But the outrage was misplaced. The problem isn’t Sanders’s intended use of “ghetto” as a place where many poor black people live, police brutality reigns and, as he later went on to say, “institutional racism” persists in 2016 — a reality shaped by the past. The problem is the pervasive use of “ghetto” as an ahistoric cultural signifier of all things bad, broke and black: ghetto schools, ghetto jobs, ghetto names, ghetto music.
Although others have talked about the ghetto as a term of endearment, kinship and empowerment — Langston Hughes’s 1931 poem “Negro Ghetto,” or Pras’s 1998 hip-hop anthem “Ghetto Supastar” — the tally of negative uses divorced from historical context has grown so commonplace that some big-city politicians and leading academics have called for removing it from official use.
That would be a mistake, argues Mitchell Duneier, a Princeton sociologist of the black urban experience, in “Ghetto: The Invention of a Place, the History of an Idea,” a stunningly detailed and timely survey of scholarly work on the topic.

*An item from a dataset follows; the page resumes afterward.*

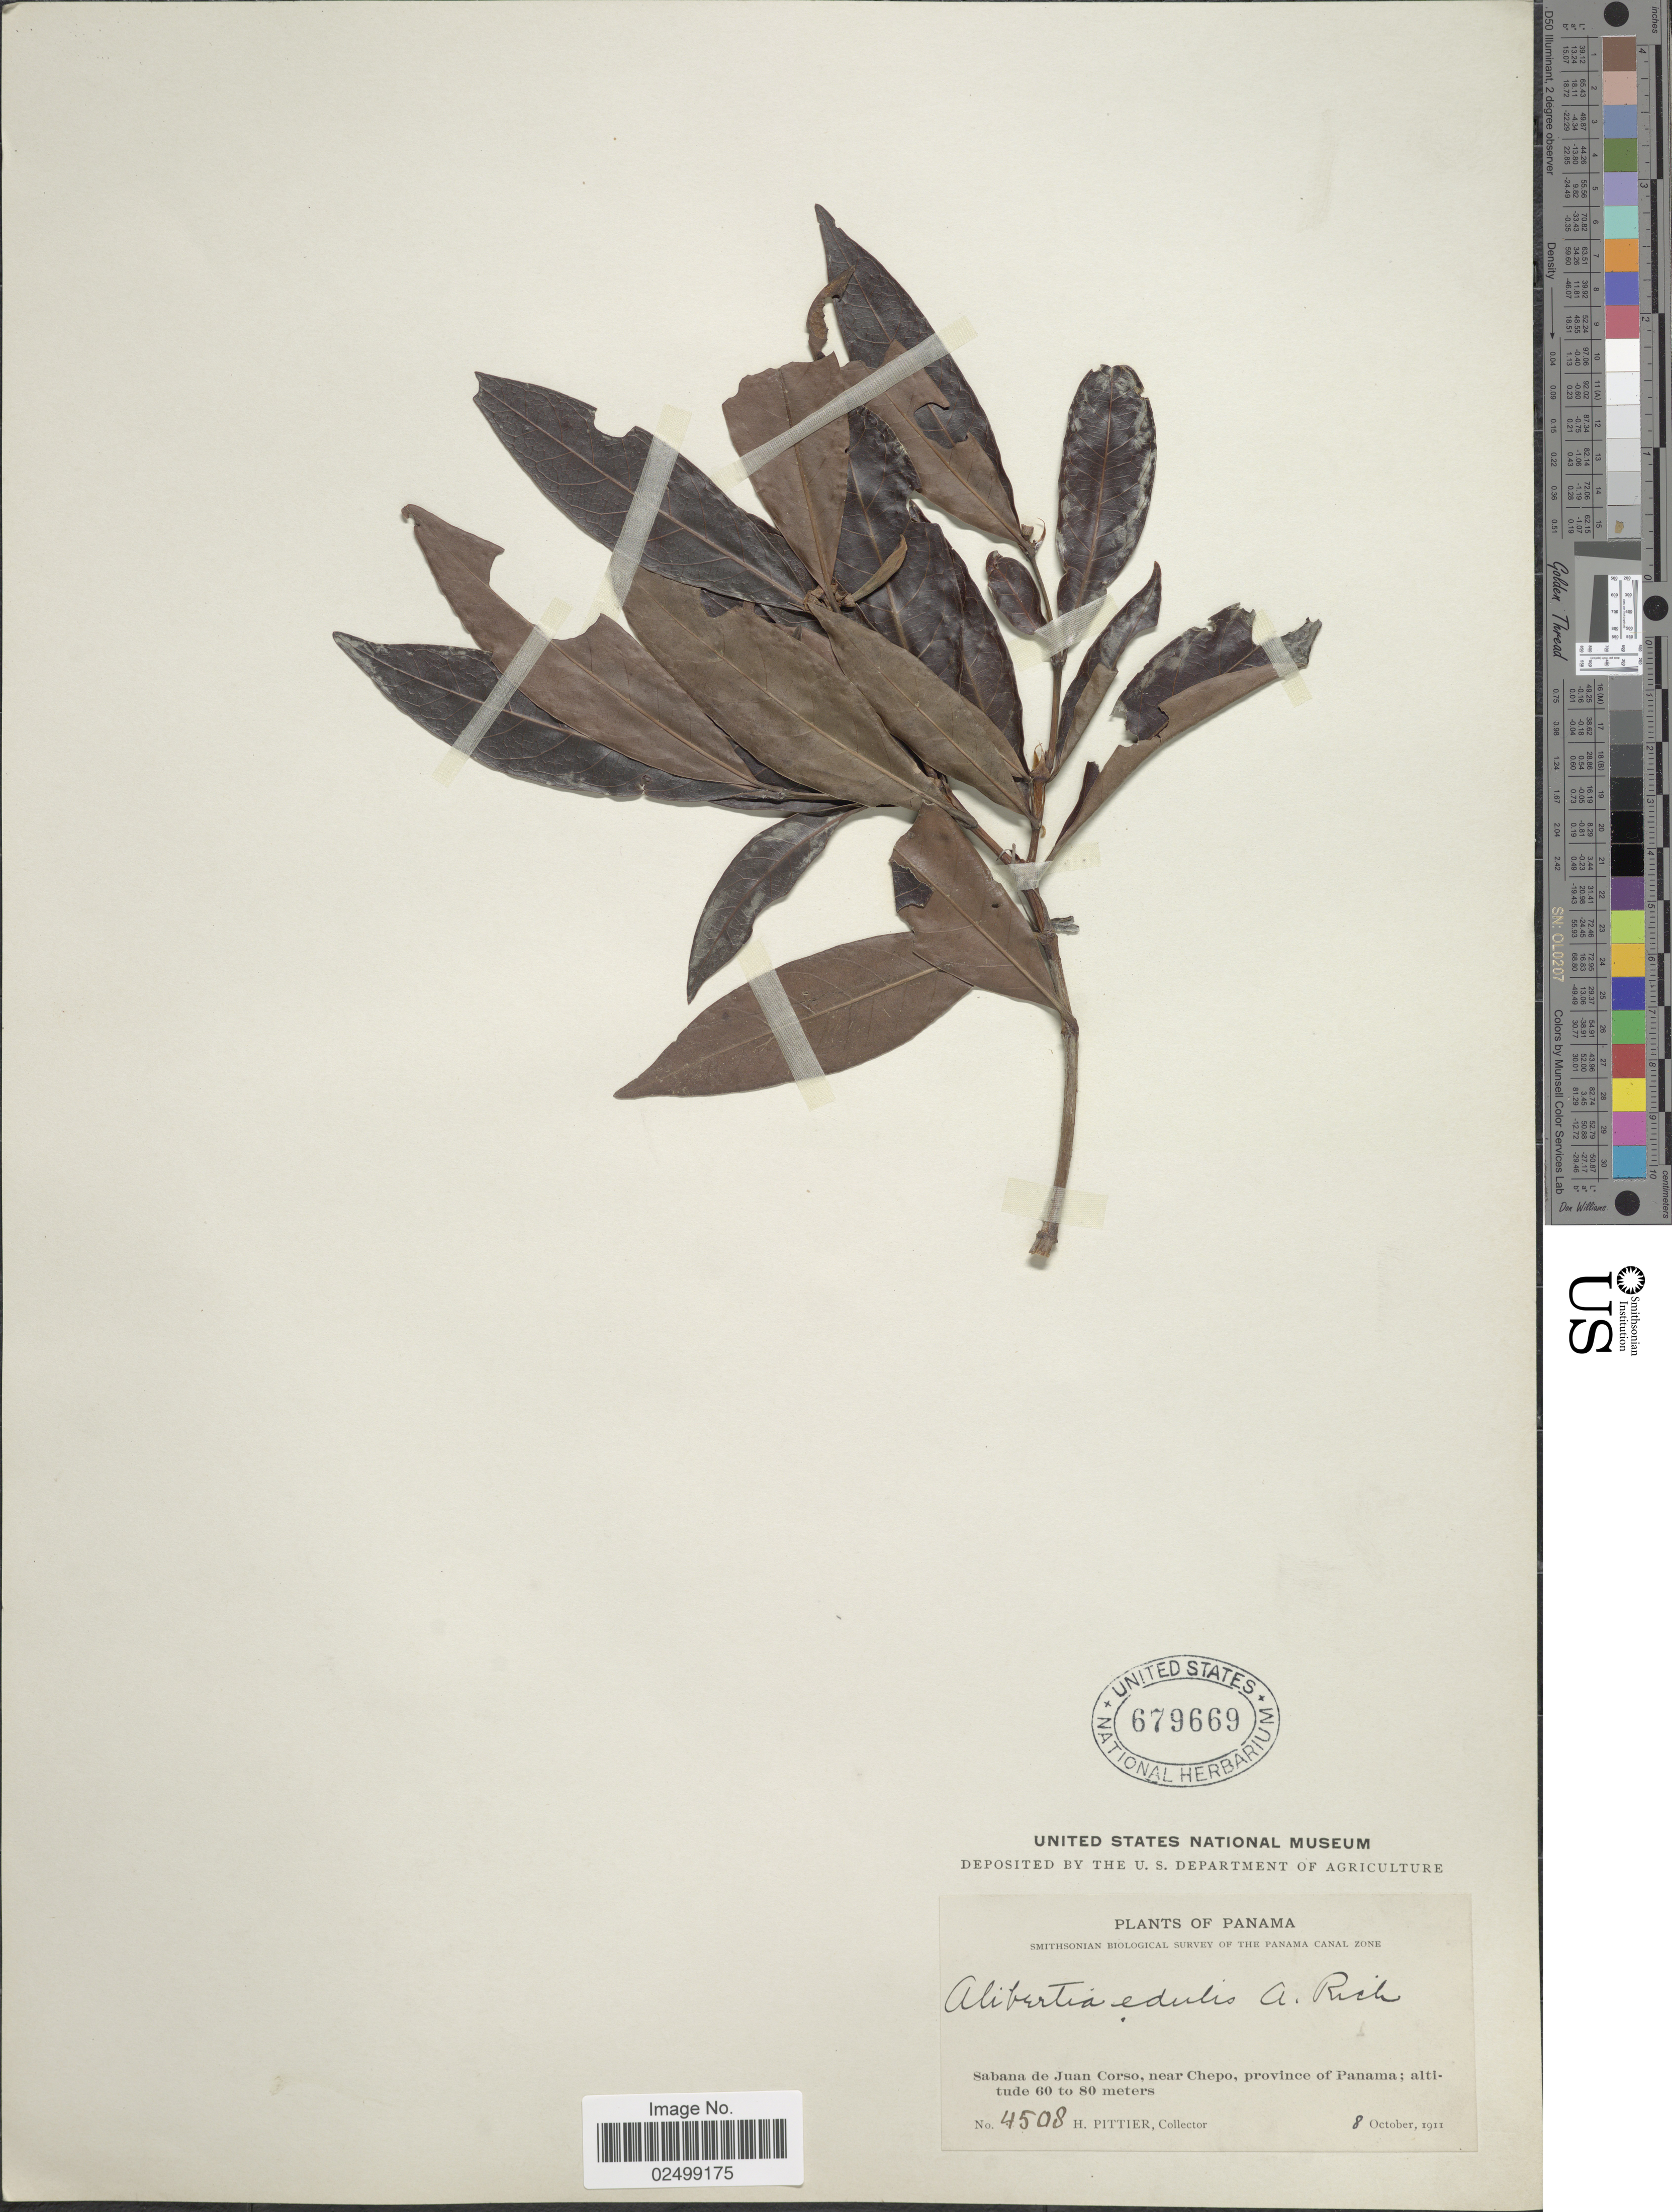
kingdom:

Contrary to contemporary understanding, Jews — not African-Americans — are the original “ghettoized people,” he writes, noting that most of his students these days have no clue. “The link between blacks and the ghetto has been around for less than 10 percent of the term’s 500-year history.” Recovering this forgotten history is critical because the “troubled legacy” of the old ghetto endures.